We think the longer laterals will help us in many ways on our EURs and our returns. So we are ready to get back to work out there and I think that pretty much summarizes the things that we have right now that will continue to improve, but we surely don’t see them going down.
This is Art, Mike. And the other things we will also be looking at [indiscernible] density and types of fracs and all the different things that we have been able to do and also hone that in raising our EUR and improving the profitability. And the focus of course will be on the profitability and rates of return not necessarily just the EUR. Instead a whole bunch of money maybe get a little bit higher EURs, but it still wouldn’t be as economic. So we got a balance all those parameters as we get back to work.
And the last thing I would say is we have only basically produced in two benches up here and we have basically five more to go. And those are some pretty impressive look in sand as you get up in the middle part of the Cotton Valley. And we have been pretty [indiscernible] on what we think those were going to get. So hopefully when we get to back drilling and start testing these other benches, where we see some upside from some of these other benches outperforming those numbers also.

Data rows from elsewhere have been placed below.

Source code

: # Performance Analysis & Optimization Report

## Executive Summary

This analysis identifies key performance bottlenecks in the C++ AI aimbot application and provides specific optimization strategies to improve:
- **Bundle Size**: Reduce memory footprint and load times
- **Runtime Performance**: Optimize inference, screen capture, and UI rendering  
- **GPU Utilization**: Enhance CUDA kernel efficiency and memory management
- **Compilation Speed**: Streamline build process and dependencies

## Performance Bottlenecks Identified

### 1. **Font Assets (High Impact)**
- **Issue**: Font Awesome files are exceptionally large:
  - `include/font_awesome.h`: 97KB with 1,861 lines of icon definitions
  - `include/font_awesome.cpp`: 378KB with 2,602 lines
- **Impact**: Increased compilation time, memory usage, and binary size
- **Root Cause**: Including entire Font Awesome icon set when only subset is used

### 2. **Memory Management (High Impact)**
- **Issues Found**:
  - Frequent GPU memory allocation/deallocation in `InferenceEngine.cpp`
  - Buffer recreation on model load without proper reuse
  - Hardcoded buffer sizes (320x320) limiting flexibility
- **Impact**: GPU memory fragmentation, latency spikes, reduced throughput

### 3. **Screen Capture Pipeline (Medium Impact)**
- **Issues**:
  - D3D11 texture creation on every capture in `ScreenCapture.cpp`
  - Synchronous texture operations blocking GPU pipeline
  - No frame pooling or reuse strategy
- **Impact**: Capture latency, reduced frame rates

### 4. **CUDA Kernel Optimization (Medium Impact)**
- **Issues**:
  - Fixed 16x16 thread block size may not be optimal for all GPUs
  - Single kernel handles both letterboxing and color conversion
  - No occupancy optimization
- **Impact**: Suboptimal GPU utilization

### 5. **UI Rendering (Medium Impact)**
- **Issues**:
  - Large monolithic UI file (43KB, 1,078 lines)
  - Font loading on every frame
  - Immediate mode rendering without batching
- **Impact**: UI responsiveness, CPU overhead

Okay great and just so I kind of have it cleared from my head here too, the path that gets you to increased activity levels. I mean how do you really kind of lay this out, you have the JV done first or is the debt maturities or how do you kind of think of the steps to ultimately get you to the point where you are increasing activity level and maybe timing on it if you can? Thanks.
Well, in line, I think the area is pretty clear that we don’t want to start anything until we resolve the maturity issues. We have [indiscernible] to the stands of wanting to maintain liquidity and that basically is a reduction of liquidity. But we are continuing to talk to people about the joint venture. And so we feel they are parallel paths, but we want to make it clear that we are not intending to just flat and start drilling before we resolve these issue which I think is a good business practice.
Okay, thanks guys.
Our next question is from John White with ROTH Capital. Please go ahead.
Good morning men and congratulations on the good production numbers and the cash cost reductions. On Thunder Bayou, what is it you are seeing at the wellhead that’s causing the out performance, is it higher than anticipated slowing pressures or is it lower than expected water, can you give us a little more color?
Well basically it’s that we took the most negative case on the thickness of sands as they move away from wellbore and so what it's doing, it's showing you that as you move down dip away from the wellbore where you are selling the gas column.
The sands are commingling and clinging up and it's just potentially a larger reservoir. Because if you go back and look at some our presentations, the down dip well we are [indiscernible] off of is about 500 feet of solid sand, with very little interference between the different lobes.
Where as you get up on top of the structure, we had some - I guess get you call it degradation at the wellbore where there was more shale and as you move away from that pretty quickly, obviously you are clinging the sand up. So at point out there all of the sand will mingle together and that's just the best way its proving have to be.
Okay, thanks very much. I appreciate that.
All right John. See you.
I’m showing no more questions. So this concludes our question-and-answer session. I would now like to turn the conference back over to Matt Quantz for any closing remark.
Yes, thank you everybody for the time this morning. And please follow-up again if you have any additional questions.
The conference has now concluded. Thank you for attending today’s presentation. You may now disconnect.